Data entries:

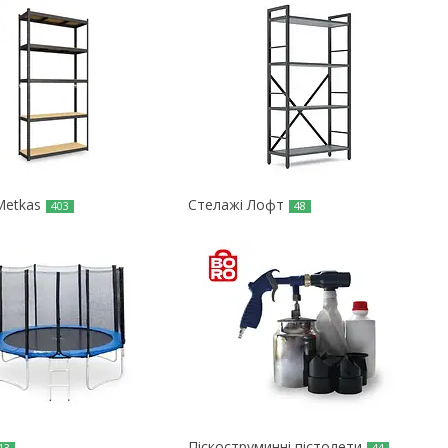
Metkas
Стелажі Лофт
403
48
Піскоструминні пістолети
13
44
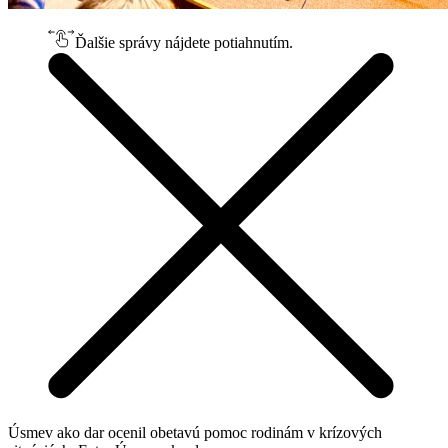
Ďalšie správy nájdete potiahnutím.
Úsmev ako dar ocenil obetavú pomoc rodinám v krízových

Assignment: From the first line to the last, write out the data above exactly. Omit the pictures.

Solution for this exercise:
Metkas
Стелажі Лофт
403
48
Піскоструминні пістолети
13
44
Ďalšie správy nájdete potiahnutím.
Úsmev ako dar ocenil obetavú pomoc rodinám v krízových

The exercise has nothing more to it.